(CNN) — The Hubble Space Telescope has captured a stunning new image of the glowing gas ejected from a dying star, which in this case happens to resemble a “cosmic dumbbell.”

The portrait may also include evidence that the star gobbled up another star, in a form of stellar cannibalism, before it collapsed.

NASA released the image of the Little Dumbbell Nebula, also known as Messier 76 or M76, to celebrate the 34th anniversary of the April 24, 1990, launch of the space observatory.

The nebula, 3,400 light-years away in the Perseus constellation, is an expanding shell of gases kicked out by a dying red giant star. The cosmic object is known as a planetary nebula, but it has nothing to do with planets.

Planetary nebulae usually have a rounded structure and were so named because they initially resembled the disks from which planets form when French astronomer Charles Messier discovered one for the first time in 1764. Pierre Méchain discovered the Little Dumbbell Nebula in 1780, and astronomers first took a detailed view of it in 1891. The photogenic nebula has been a favorite of professional and amateur astronomers ever since due to its unique shape.

If researchers confirm the nebula holds evidence of a case of cosmic cannibalism, it could provide proof of the red giant’s long-theorized companion.

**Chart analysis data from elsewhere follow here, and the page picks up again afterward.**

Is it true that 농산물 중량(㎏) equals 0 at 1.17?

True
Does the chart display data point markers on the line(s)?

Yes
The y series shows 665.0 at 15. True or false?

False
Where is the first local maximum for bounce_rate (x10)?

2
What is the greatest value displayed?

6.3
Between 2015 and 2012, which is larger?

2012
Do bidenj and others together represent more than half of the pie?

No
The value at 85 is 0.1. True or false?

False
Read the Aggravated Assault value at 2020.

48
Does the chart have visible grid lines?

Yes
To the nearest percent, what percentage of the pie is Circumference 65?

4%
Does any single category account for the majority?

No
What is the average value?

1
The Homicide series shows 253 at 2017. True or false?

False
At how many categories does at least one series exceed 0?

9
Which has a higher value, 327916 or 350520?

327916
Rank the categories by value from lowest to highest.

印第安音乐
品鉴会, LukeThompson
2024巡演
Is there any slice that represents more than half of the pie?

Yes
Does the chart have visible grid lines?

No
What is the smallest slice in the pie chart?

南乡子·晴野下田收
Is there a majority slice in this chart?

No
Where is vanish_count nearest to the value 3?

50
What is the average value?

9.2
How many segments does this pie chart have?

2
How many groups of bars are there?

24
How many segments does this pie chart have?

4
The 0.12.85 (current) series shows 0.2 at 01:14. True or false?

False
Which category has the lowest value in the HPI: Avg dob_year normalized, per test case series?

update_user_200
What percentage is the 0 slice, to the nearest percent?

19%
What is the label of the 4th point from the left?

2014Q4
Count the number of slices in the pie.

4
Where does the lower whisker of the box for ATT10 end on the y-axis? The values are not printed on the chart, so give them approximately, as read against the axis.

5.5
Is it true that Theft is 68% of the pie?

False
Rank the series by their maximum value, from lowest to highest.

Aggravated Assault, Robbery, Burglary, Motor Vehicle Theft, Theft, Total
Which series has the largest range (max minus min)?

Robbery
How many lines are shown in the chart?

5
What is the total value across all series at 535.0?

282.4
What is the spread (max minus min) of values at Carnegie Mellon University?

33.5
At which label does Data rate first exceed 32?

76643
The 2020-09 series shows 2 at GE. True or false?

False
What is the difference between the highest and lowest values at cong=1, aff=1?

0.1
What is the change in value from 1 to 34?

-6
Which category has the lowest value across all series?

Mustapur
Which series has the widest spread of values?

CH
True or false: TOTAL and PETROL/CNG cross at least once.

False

Stellar violence on display

The Little Dumbbell Nebula includes a ring, which, from our perspective, looks more like a central bar that connects two lobes on either side of the ring. Before the aging red giant star collapsed, it released a ring of gas and dust. Then, the ring was likely shaped by a companion star, astronomers believe, and the gas and dust ring eventually formed a thick disk.

The companion star, once in orbit around the red giant, is nowhere to be seen in Hubble’s image. Astronomers think the red giant star swallowed its companion, and by studying the ring, they could tease out “forensic evidence” of this cosmic, cannibalistic act, according to a NASA release.

Since collapsing, the red giant star has transformed into a dead stellar remnant known as an ultra-dense white dwarf star. The white dwarf has a blazing temperature of 250,000 degrees Fahrenheit (138,871 degrees Celsius), making it 24 times hotter than our sun’s surface and one of the hottest known white dwarf stars.

The white dwarf is the bright white light at the center of the nebula in Hubble’s image.

Meanwhile, the two lobes seen in the portrait represent hot gas escaping and being carried by a hurricane-like force as material releases from the dying star, propelling it across space at 2 million miles per hour. The stellar wind coming off the star collides with cooler and slower-moving gas initially expelled by the star much earlier in its lifetime, which can be seen in the lobes.

Ultraviolet radiation from the scorching hot star causes gases to glow in different colors representing different elements, such as red to indicate nitrogen and blue for oxygen.

Astronomers estimate that within 15,000 years, the nebula will vanish from the night sky as it continues to expand and grow more dim.

Hubble’s continuing legacy

The Little Dumbbell Nebula is just one of 53,000 astronomical objects that Hubble has observed over 34 years, and to date, the telescope has made 1.6 million observations. Astronomers around the world rely on the telescope, and its growing database, to make new discoveries.

“The space telescope is the most scientifically productive space astrophysics mission in NASA history,” according to a NASA release.

Hubble and the James Webb Space Telescope operate as complements to one another, gathering observations across different wavelengths of light for a sharper, deeper look at the universe as astronomers seek to unravel the mysteries around supernovas, distant galaxies, exoplanets and other celestial oddities.